Factor V Leiden can also be suggested by functional testing for activated protein C (APC) resistance. This testing measures the response of the coagulation system to activated protein C rather than directly detecting the genetic variant. Low APC resistance can have causes other than Factor V Leiden, so molecular genetic testing may be used to confirm the diagnosis and determine the individual's genotype. To diagnose activated protein C (APC) resistance, most laboratories screen 'at risk' patients with either a snake venom (e.g. dilute Russell's viper venom time) based test or an aPTT based test.

==Management==
As there is no cure yet, treatment is focused on prevention of thrombotic complications. Anticoagulants are not routinely recommended for people with heterozygous factor V Leiden, unless there are additional risk factors present, but are given when such an event occurs. A single occurrence of deep vein thrombosis or pulmonary embolism in people with factor V Leiden warrants temporary anticoagulant treatment, but generally not lifelong treatment. In addition, temporary treatment with an anticoagulant such as heparin may be required during periods of particularly high risk of thrombosis, such as major surgery. People with homozygous factor V Leiden or heterozygous factor V Leiden with additional thrombophilia however should be considered for lifelong oral anticoagulation.

==Epidemiology==
Studies have found that about 5 percent of Caucasians in North America have factor V Leiden. Data have indicated that prevalence of factor V Leiden is greater among Caucasians than minority Americans. One study also suggested "that the factor V‐Leiden mutation segregates in populations with significant Caucasian admixture and is rare in genetically distant non‐European groups." Up to 30 percent of patients who present with deep vein thrombosis (DVT) or pulmonary embolism have this condition. The risk of developing a clot in a blood vessel depends on whether a person inherits one or two copies of the factor V Leiden mutation. Inheriting one copy of the mutation from a parent (heterozygous) increases by fourfold to eightfold the chance of developing a clot. People who inherit two copies of the mutation (homozygous), one from each parent, may have up to 80 times the usual risk of developing this type of blood clot. Considering that the risk of developing an abnormal blood clot averages about 1 in 1,000 per year in the general population, the presence of one copy of the factor V Leiden mutation increases that risk to between 3 in 1,000 to 8 in 1,000. Having two copies of the mutation may raise the risk as high as 80 in 1,000. It is unclear whether these individuals are at increased risk for recurrent venous thrombosis. While only 1 percent of people with factor V Leiden have two copies of the defective gene, these homozygous individuals have a more severe clinical condition. The presence of acquired risk factors for venous thrombosis—including smoking, use of estrogen-containing (combined) forms of hormonal contraception, and recent surgery—further increase the chance that an individual with the factor V Leiden mutation will develop DVT.

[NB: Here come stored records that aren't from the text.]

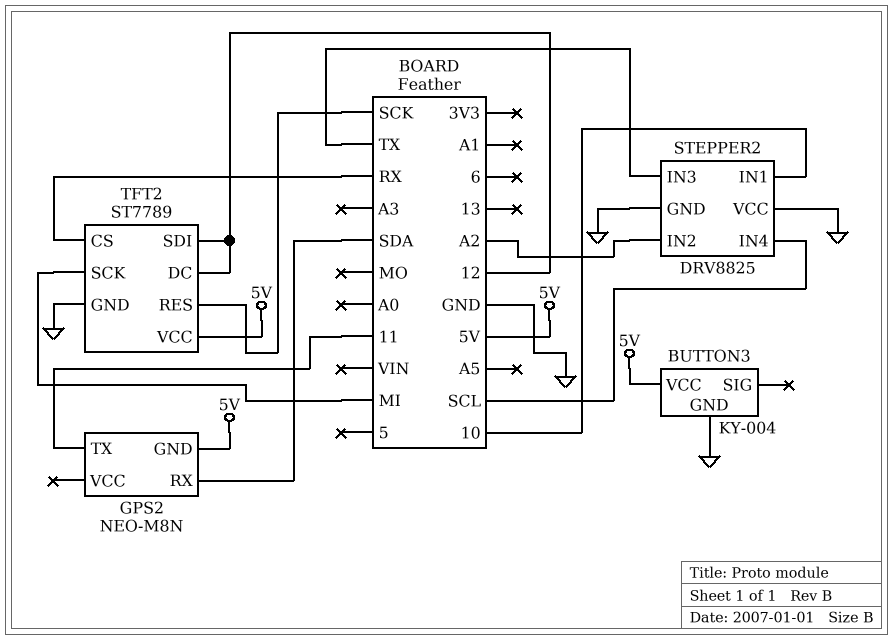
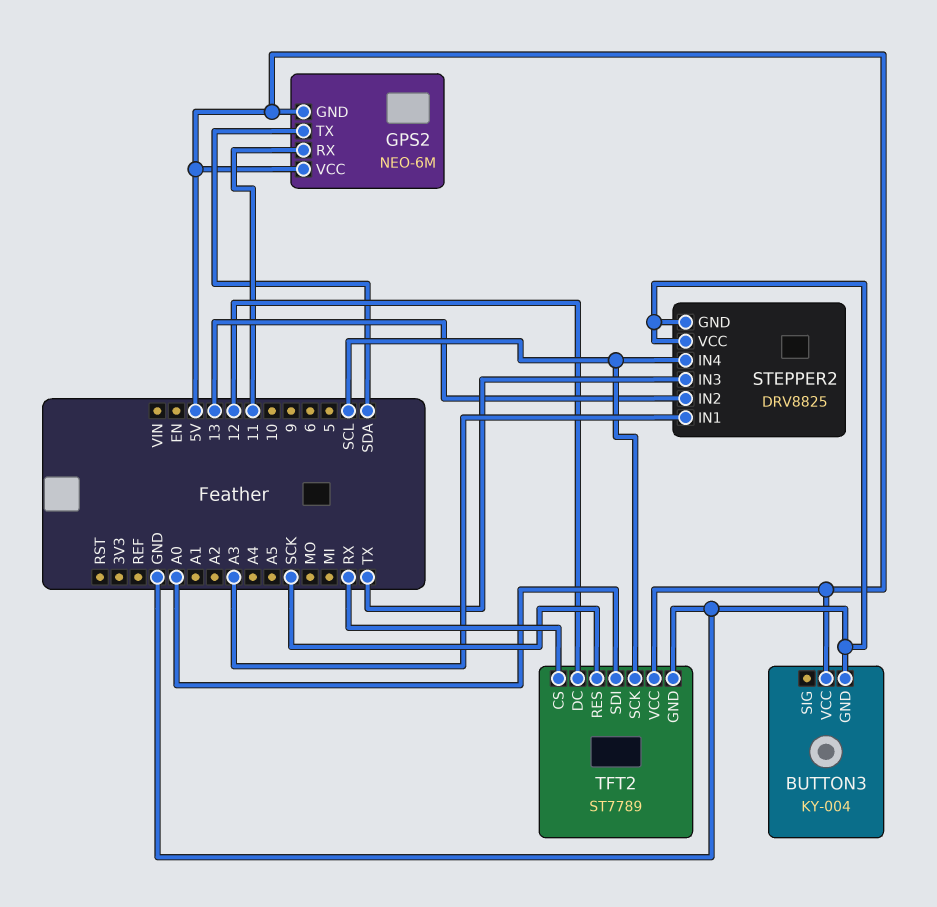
GPS2: NEO-M8N -> NEO-6M
GPS2 pin RX: SDA -> 11
GPS2 pin TX: 11 -> SDA
GPS2 pin VCC: none -> 5V
STEPPER2 pin IN1: 10 -> A3
STEPPER2 pin IN2: A2 -> 13
TFT2 pin SCK: MI -> SCL
TFT2 pin SDI: 12 -> A0

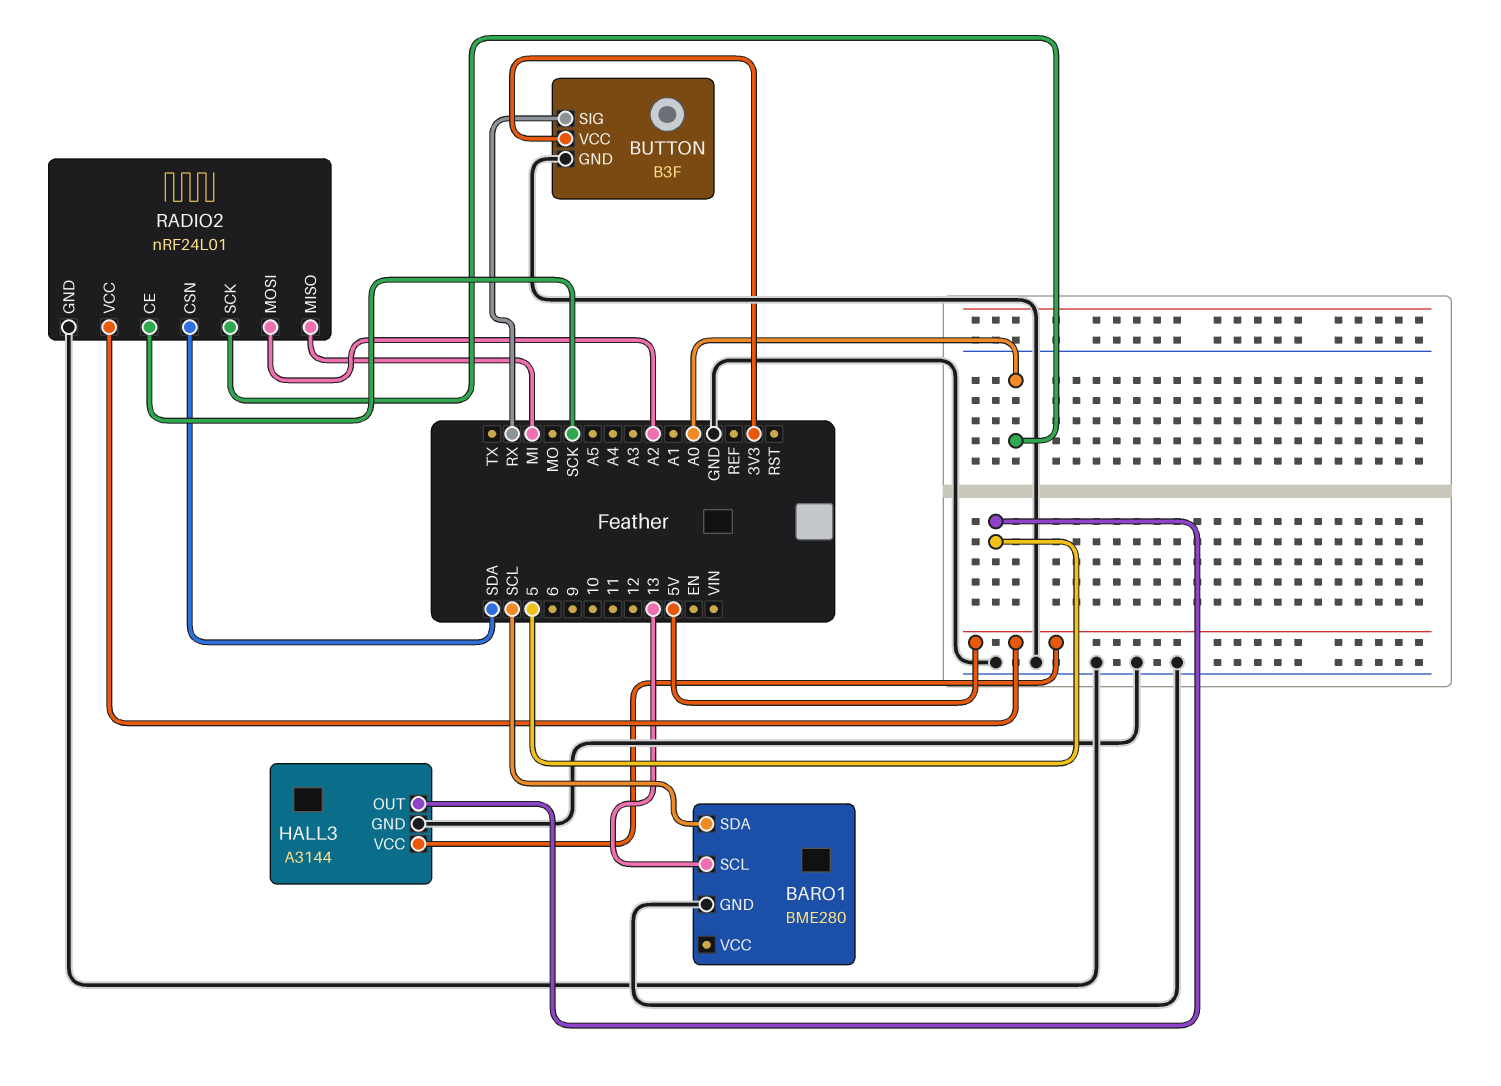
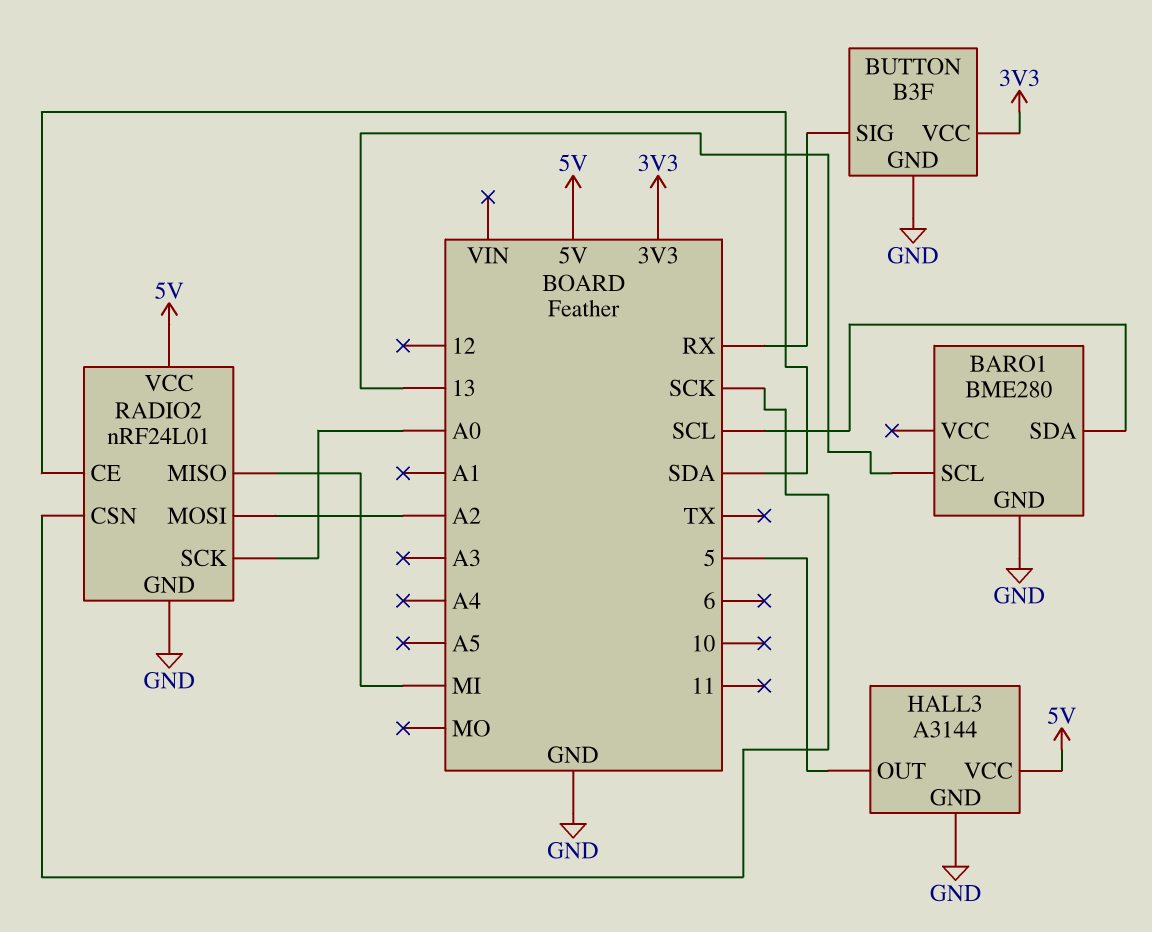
RADIO2 pin CE: SCK -> SDA
RADIO2 pin CSN: SDA -> SCK

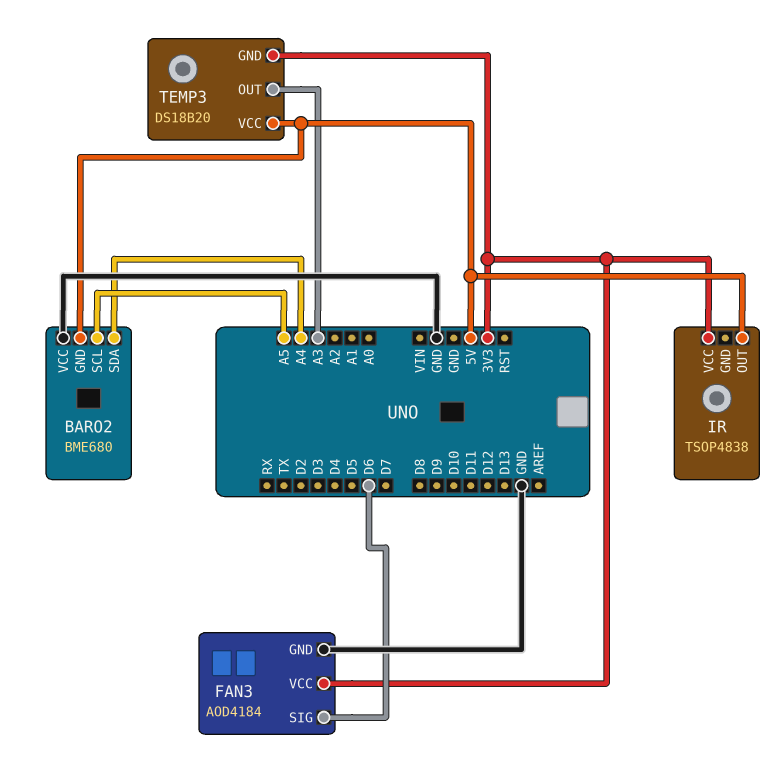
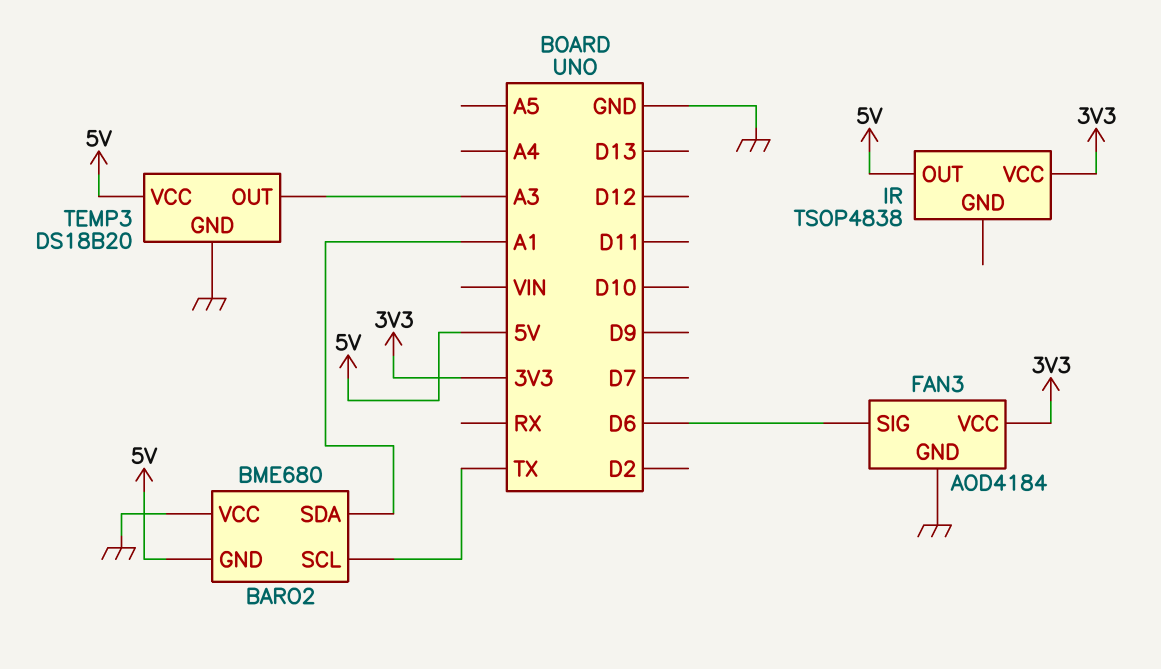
BARO2 pin SCL: A5 -> TX
BARO2 pin SDA: A4 -> A1
TEMP3 pin GND: 3V3 -> GND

Women with factor V Leiden have a substantially increased risk of clotting in pregnancy (and on estrogen-containing birth control pills or hormone replacement) in the form of deep vein thrombosis and pulmonary embolism. They also may have a small increased risk of preeclampsia, may have a small increased risk of low birth weight babies, may have a small increased risk of miscarriage and stillbirth due to either clotting in the placenta, umbilical cord, or the fetus (fetal clotting may depend on whether the baby has inherited the gene) or influences the clotting system may have on placental development. Note that many of these women go through one or more pregnancies with no difficulties, while others may repeatedly have pregnancy complications, and still others may develop clots within weeks of becoming pregnant.